Doctor of Education (EdD)

Department

Executive Leadership

First Supervisor

Diane Reed

Second Supervisor

Arthur Walton

Abstract

This research study is an examination of entrepreneurial leadership and activity in independent colleges and universities in New York State. Many higher education institutions are facing serious financial challenges. Competition for enrollment and donations combined with price competition, increasing costs, student consumerism, and changing demographics are all factors that challenge the financial viability of independent colleges and universities.
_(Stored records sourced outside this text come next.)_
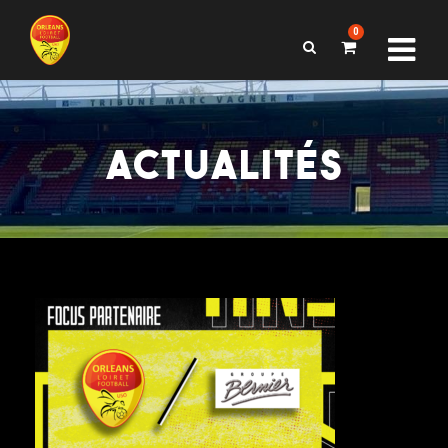
0
ACTUALITÉS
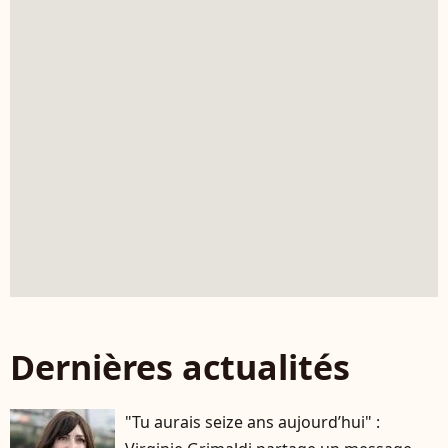
Dernières actualités
"Tu aurais seize ans aujourd’hui" :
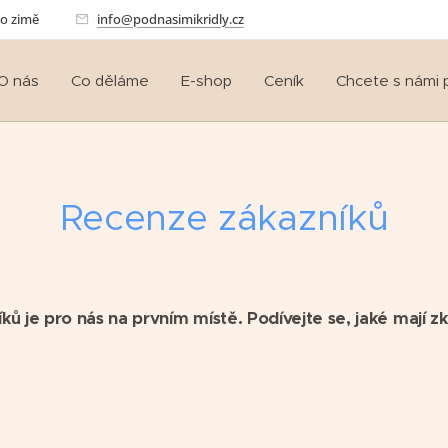
po zimě🕯️
info@podnasimikridly.cz
O nás
Co děláme
E-shop
Ceník
Chcete s námi 
Recenze zákazníků
ů je pro nás na prvním místě. Podívejte se, jaké mají zk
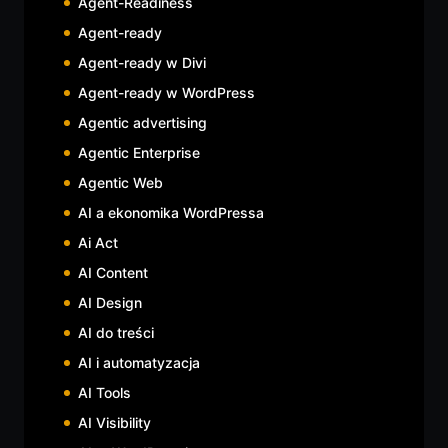
Agent-Readiness
Agent-ready
Agent-ready w Divi
Agent-ready w WordPress
Agentic advertising
Agentic Enterprise
Agentic Web
AI a ekonomika WordPressa
Ai Act
AI Content
AI Design
AI do treści
AI i automatyzacja
AI Tools
AI Visibility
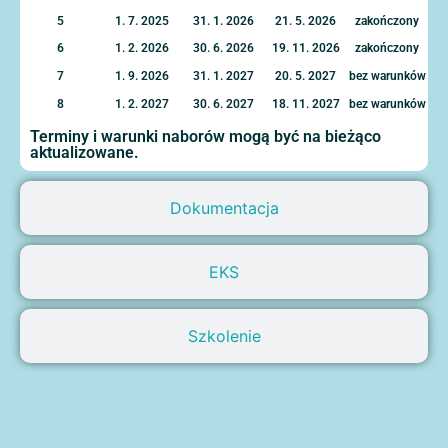
5
1. 7. 2025
31. 1. 2026
21. 5. 2026
zakończony
6
1. 2. 2026
30. 6. 2026
19. 11. 2026
zakończony
7
1. 9. 2026
31. 1. 2027
20. 5. 2027
bez warunków
8
1. 2. 2027
30. 6. 2027
18. 11. 2027
bez warunków
Terminy i warunki naborów mogą być na bieżąco
aktualizowane.
Dokumentacja
EKS
Szkolenie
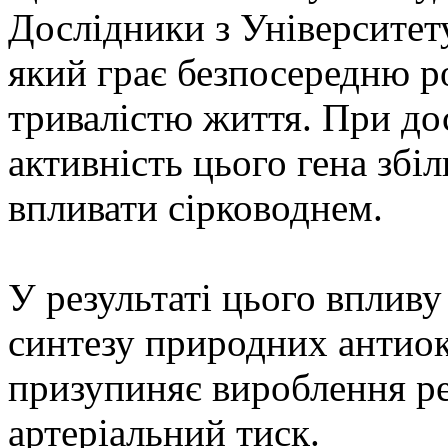
Дослідники з Університету
який грає безпосередню ро
тривалістю життя. При до
активність цього гена збі
впливати сірководнем.
У результаті цього впливу
синтезу природних антиокс
призупиняє вироблення р
артеріальний тиск.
There is increasing pressure on the leadership of these institutions to find new sources of revenue to meet these financial challenges. The purpose of the study was to examine the relationships between and among the selfperceived entrepreneurial orientation of presidents and other variables including revenuegenerating activity and profitability, institutional characteristics including endowment and enrollment, financial stability, and the demographic and professional backgrounds of presidents. Using a quantitative research design, a saturation sample of 55 independent college and university presidents in New York State was surveyed. The findings suggest that presidents' entrepreneurial orientation, level of preparedness, and institution's revenue-generating activities are important to financial stability. The aging population of presidents and the shrinking pool of less-prepared replacements will present challenges for succession planning at institutions. Current economic conditions are producing moderate financial distress for independent colleges and universities in New York State. The need for more effective and accessible leadership development programs was identified to ensure a pool of prepared candidates for future college presidencies.